🤖 AI Summary
This work addresses the failure of last-iterate convergence in mirror descent for weakly stable games, where rotational or cyclic transients may prevent convergence. To overcome this limitation, the authors propose a stochastic mirror differential game framework augmented with auxiliary memory states. By employing variational methods, they unify a prediction-correction mechanism that couples stage-wise cost predictions with feedback-driven correction terms, yielding a two-channel predictive mirror dynamics. This approach constitutes the first systematic variational design of a prediction-memory mirror flow, establishing finite-time local terminal error bounds both in expectation and with high probability.

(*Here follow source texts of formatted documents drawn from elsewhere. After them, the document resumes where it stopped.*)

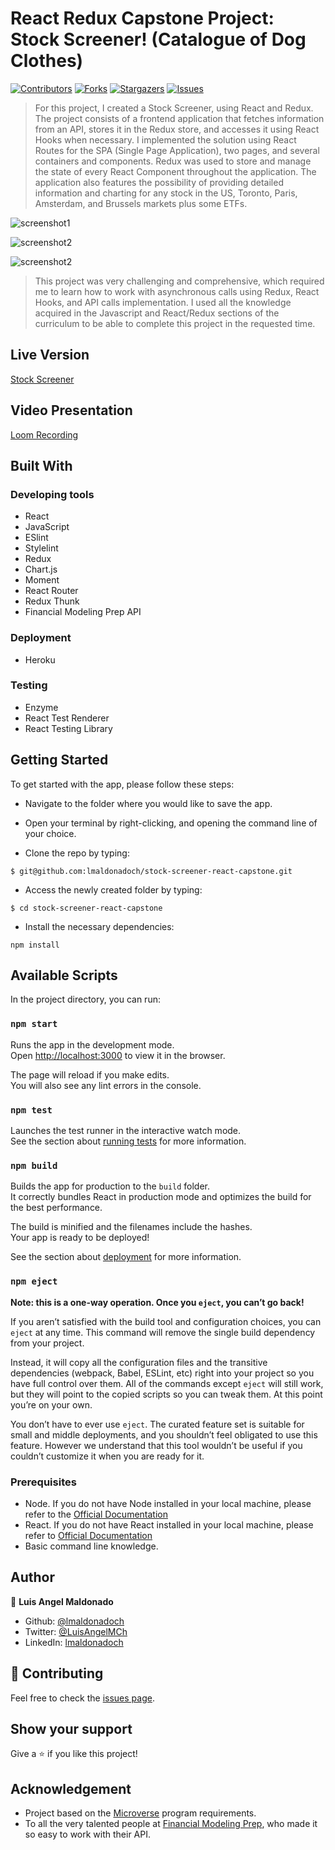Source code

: # React Redux Capstone Project: Stock Screener! (Catalogue of Dog Clothes)

[![Contributors][contributors-shield]][contributors-url]
[![Forks][forks-shield]][forks-url]
[![Stargazers][stars-shield]][stars-url]
[![Issues][issues-shield]][issues-url]

> For this project, I created a Stock Screener, using React and Redux. The project consists of a frontend application that fetches information from an API, stores it in the Redux store, and accesses it using React Hooks when necessary. I implemented the solution using React Routes for the SPA (Single Page Application), two pages, and several containers and components. Redux was used to store and manage the state of every React Component throughout the application. The application also features the possibility of providing detailed information and charting for any stock in the US, Toronto, Paris, Amsterdam, and Brussels markets plus some ETFs.

![screenshot1](./public/screenshot01.png)

![screenshot2](./public/screenshot02.png)

![screenshot2](./public/screenshot03.png)

> This project was very challenging and comprehensive, which required me to learn how to work with asynchronous calls using Redux, React Hooks, and API calls implementation. I used all the knowledge acquired in the Javascript and React/Redux sections of the curriculum to be able to complete this project in the requested time.

## Live Version

[Stock Screener](https://stock-screener-capstone.herokuapp.com/)

## Video Presentation

[Loom Recording](https://www.loom.com/share/9e5c76f7d5fe4c15a2154b21ddffe11a)

## Built With

### Developing tools

- React
- JavaScript
- ESlint
- Stylelint
- Redux
- Chart.js
- Moment
- React Router
- Redux Thunk
- Financial Modeling Prep API

### Deployment

- Heroku

### Testing

- Enzyme
- React Test Renderer
- React Testing Library

## Getting Started

To get started with the app, please follow these steps:

- Navigate to the folder where you would like to save the app.

- Open your terminal by right-clicking, and opening the command line of your choice.

- Clone the repo by typing:

```
$ git@github.com:lmaldonadoch/stock-screener-react-capstone.git
```

- Access the newly created folder by typing:

```
$ cd stock-screener-react-capstone
```

- Install the necessary dependencies:

```
npm install
```

## Available Scripts

In the project directory, you can run:

### `npm start`

Runs the app in the development mode.<br />
Open [http://localhost:3000](http://localhost:3000) to view it in the browser.

The page will reload if you make edits.<br />
You will also see any lint errors in the console.

### `npm test`

Launches the test runner in the interactive watch mode.<br />
See the section about [running tests](https://facebook.github.io/create-react-app/docs/running-tests) for more information.

### `npm build`

Builds the app for production to the `build` folder.<br />
It correctly bundles React in production mode and optimizes the build for the best performance.

The build is minified and the filenames include the hashes.<br />
Your app is ready to be deployed!

See the section about [deployment](https://facebook.github.io/create-react-app/docs/deployment) for more information.

### `npm eject`

**Note: this is a one-way operation. Once you `eject`, you can’t go back!**

If you aren’t satisfied with the build tool and configuration choices, you can `eject` at any time. This command will remove the single build dependency from your project.

Instead, it will copy all the configuration files and the transitive dependencies (webpack, Babel, ESLint, etc) right into your project so you have full control over them. All of the commands except `eject` will still work, but they will point to the copied scripts so you can tweak them. At this point you’re on your own.

You don’t have to ever use `eject`. The curated feature set is suitable for small and middle deployments, and you shouldn’t feel obligated to use this feature. However we understand that this tool wouldn’t be useful if you couldn’t customize it when you are ready for it.

### Prerequisites

- Node. If you do not have Node installed in your local machine, please refer to the [Official Documentation](https://nodejs.org/en/download/)
- React. If you do not have React installed in your local machine, please refer to [Official Documentation](https://reactjs.org/)
- Basic command line knowledge.

## Author

👤 **Luis Angel Maldonado**

- Github: [@lmaldonadoch](https://github.com/lmaldonadoch)
- Twitter: [@LuisAngelMCh](https://twitter.com/LuisAngelMCh)
- LinkedIn: [lmaldonadoch](https://www.linkedin.com/in/lmaldonadoch)

## 🤝 Contributing

Feel free to check the [issues page](https://github.com/lmaldonadoch/stock-screener-react-capstone/issues).

## Show your support

Give a ⭐️ if you like this project!

## Acknowledgement

- Project based on the [Microverse](https://www.microverse.org/) program requirements.
- To all the very talented people at [Financial Modeling Prep](https://financialmodelingprep.com/developer/docs/), who made it so easy to work with their API.

<!-- MARKDOWN LINKS & IMAGES -->

[contributors-shield]: https://img.shields.io/github/contributors/lmaldonadoch/stock-screener-react-capstone.svg?style=flat-square
[contributors-url]: https://github.com/lmaldonadoch/stock-screener-react-capstone/graphs/contributors
[forks-shield]: https://img.shields.io/github/forks/lmaldonadoch/stock-screener-react-capstone.svg?style=flat-square
[forks-url]: https://github.com/lmaldonadoch/stock-screener-react-capstone/network/members
[stars-shield]: https://img.shields.io/github/stars/lmaldonadoch/stock-screener-react-capstone.svg?style=flat-square
[stars-url]: https://github.com/lmaldonadoch/stock-screener-react-capstone/stargazers
[issues-shield]: https://img.shields.io/github/issues/lmaldonadoch/stock-screener-react-capstone.svg?style=flat-square
[issues-url]: https://github.com/lmaldonadoch/stock-screener-react-capstone/issues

Furthermore, it provides estimates of neighborhood escape probabilities, thereby offering local stochastic convergence guarantees for the last iterate—surpassing the constraints of traditional case-by-case predictive algorithm designs.
📝 Abstract
Mirror descent provides a geometric framework for learning in games, but its last-iterate behavior can fail in weakly stable regimes, where the dynamics may exhibit rotational or recurrent transients. Predictive mirror methods mitigate this issue by modifying the feedback entering the mirror update, yet standard predictive variants are typically introduced algorithmically and analyzed one at a time. This letter gives a variational route to predictive feedback by constructing a stochastic mirror differential game with an auxiliary memory state. Its stage cost couples two Fenchel terms: a strategic term evaluated at a predicted profile and a corrective term driven by realized feedback. The resulting equilibrium feedback induces two-channel predictive mirror dynamics in general mirror geometry. Under local mirror regularity, a quantitative local Bregman growth condition, and bounded Brownian diffusion, we establish finite-horizon local terminal-time bounds in expectation and with high probability, together with an exit-probability estimate for the localization neighborhood. The result provides a unified variational construction of the induced predictive-memory mirror flow together with a local stochastic certificate for last-iterate performance near stable equilibria.